_Pose estimation data_.
• • •
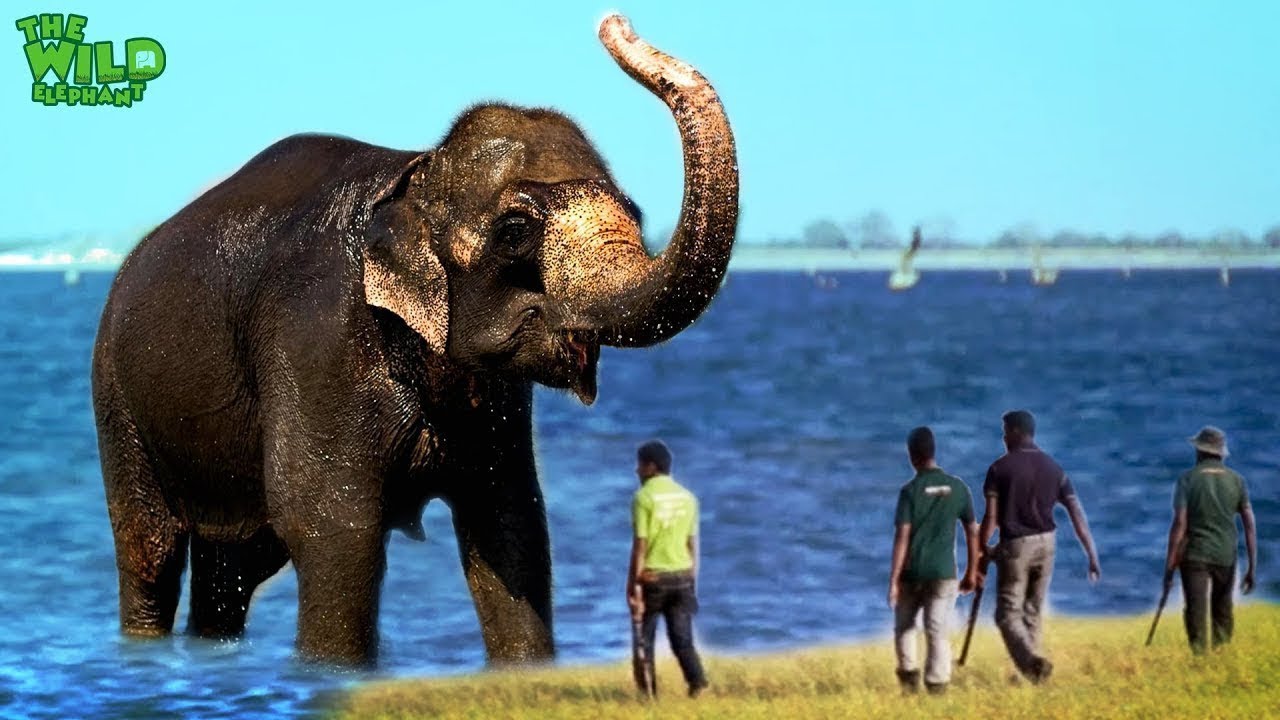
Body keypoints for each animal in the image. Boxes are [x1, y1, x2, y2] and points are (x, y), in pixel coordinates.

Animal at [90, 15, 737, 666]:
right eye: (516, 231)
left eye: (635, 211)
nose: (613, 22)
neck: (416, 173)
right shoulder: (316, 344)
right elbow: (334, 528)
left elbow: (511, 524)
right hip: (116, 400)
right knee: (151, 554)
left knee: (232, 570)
• • •
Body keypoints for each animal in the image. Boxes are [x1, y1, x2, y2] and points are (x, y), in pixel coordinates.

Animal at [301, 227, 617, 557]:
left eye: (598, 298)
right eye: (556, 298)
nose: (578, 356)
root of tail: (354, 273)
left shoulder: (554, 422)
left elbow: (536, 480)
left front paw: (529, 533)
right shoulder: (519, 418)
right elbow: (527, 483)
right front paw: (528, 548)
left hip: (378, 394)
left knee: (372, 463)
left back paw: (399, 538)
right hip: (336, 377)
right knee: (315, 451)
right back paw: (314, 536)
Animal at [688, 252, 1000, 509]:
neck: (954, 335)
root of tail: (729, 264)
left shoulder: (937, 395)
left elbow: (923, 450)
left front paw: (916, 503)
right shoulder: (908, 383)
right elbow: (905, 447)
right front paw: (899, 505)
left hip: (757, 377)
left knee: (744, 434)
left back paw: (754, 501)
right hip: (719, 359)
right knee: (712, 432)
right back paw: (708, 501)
• • •
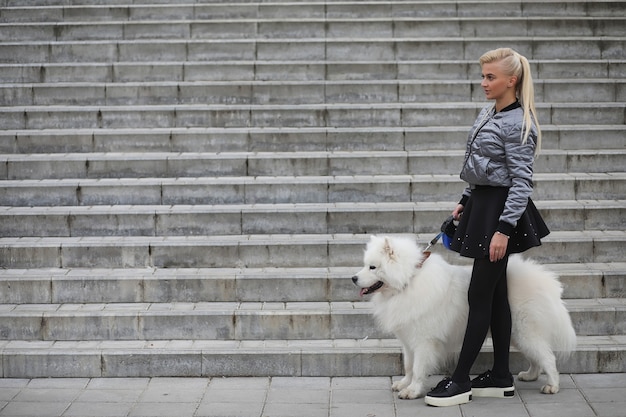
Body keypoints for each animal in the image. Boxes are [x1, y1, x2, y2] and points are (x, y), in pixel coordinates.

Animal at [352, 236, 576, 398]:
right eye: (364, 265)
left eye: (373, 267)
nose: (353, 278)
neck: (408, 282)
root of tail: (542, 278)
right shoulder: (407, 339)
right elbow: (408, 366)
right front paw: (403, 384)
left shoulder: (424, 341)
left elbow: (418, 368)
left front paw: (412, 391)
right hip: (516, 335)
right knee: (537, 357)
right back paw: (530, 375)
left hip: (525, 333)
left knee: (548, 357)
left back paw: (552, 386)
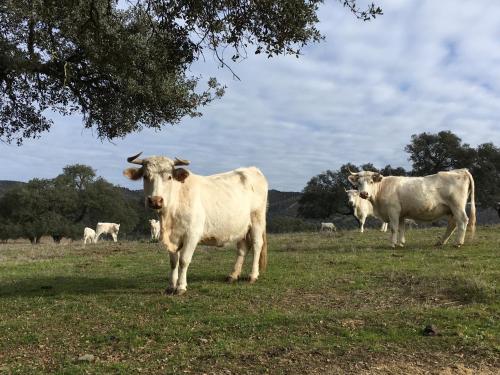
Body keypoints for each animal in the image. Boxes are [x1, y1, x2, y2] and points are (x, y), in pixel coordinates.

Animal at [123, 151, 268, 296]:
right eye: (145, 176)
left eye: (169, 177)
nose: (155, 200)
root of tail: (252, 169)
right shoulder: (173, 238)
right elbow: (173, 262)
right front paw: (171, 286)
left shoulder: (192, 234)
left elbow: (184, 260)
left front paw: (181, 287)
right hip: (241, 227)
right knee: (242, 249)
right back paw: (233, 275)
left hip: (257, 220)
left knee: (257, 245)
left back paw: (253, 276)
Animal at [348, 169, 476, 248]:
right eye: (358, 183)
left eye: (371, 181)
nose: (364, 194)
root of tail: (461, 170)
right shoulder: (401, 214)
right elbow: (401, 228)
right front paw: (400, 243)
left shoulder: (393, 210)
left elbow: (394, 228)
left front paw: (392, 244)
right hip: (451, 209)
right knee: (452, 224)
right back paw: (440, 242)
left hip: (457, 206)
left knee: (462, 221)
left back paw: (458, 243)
• • •
_WORK INSTRUCTION_.
Go line by line through the data, copying each one that contains the word "knee".

_COMPLETED EXERCISE_.
right knee: (151, 554)
left knee: (232, 570)
left knee: (372, 463)
right knee: (315, 451)
left knee: (744, 434)
right knee: (712, 432)
right knee: (537, 357)
left knee: (548, 357)
right knee: (242, 249)
left knee: (257, 245)
right knee: (452, 224)
left knee: (462, 221)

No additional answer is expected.